There are examples all through Scripture of God punishing the wicked with death. This does not only happen in the Old Testament, because God struck down Ananias and Sapphira for lying about the cost of their land and struck down Herod for allowing himself to be described as a god. Pretending that "thou shalt not kill" prohibits state-sanctioned executions is either a misunderstanding or a misrepresentation of Biblical doctrine.

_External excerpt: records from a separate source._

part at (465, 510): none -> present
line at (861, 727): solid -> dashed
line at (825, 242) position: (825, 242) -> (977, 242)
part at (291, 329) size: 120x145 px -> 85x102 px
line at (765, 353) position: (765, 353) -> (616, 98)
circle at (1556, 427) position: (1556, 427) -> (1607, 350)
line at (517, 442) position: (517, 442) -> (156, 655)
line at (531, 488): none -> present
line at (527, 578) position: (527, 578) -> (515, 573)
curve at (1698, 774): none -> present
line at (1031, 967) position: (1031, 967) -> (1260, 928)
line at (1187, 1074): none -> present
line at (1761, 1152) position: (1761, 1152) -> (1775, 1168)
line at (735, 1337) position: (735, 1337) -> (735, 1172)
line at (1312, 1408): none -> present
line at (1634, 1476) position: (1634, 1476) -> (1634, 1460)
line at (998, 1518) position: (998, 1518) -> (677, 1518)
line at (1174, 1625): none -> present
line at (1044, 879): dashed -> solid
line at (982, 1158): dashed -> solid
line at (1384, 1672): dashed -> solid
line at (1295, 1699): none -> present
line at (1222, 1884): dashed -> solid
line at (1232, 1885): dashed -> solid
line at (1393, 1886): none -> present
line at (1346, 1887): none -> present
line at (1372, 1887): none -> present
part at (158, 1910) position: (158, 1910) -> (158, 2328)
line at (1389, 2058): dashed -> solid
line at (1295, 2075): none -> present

This is why abortion opponents frame our desire as protecting innocent life. There is no hypocrisy in protecting innocent life while not protecting the guilty from punishment. Even those who oppose the death penalty must recognize that the termination of an innocent life is fundamentally different from the execution of a murderer. (There are abortion opponents who oppose the death penalty, of course.)
Now, are there problems with capital punishment? Yes. Forensic science is too often flawed, and prosecutors too often oppose allowing new evidence to re-open a case after a guilty verdict as been found. We need to be fastidious about making sure that people convicted are guilty, and even more so in death penalty cases. But I do not accept the argument that the death penalty itself is unjust. We are not more holy than God.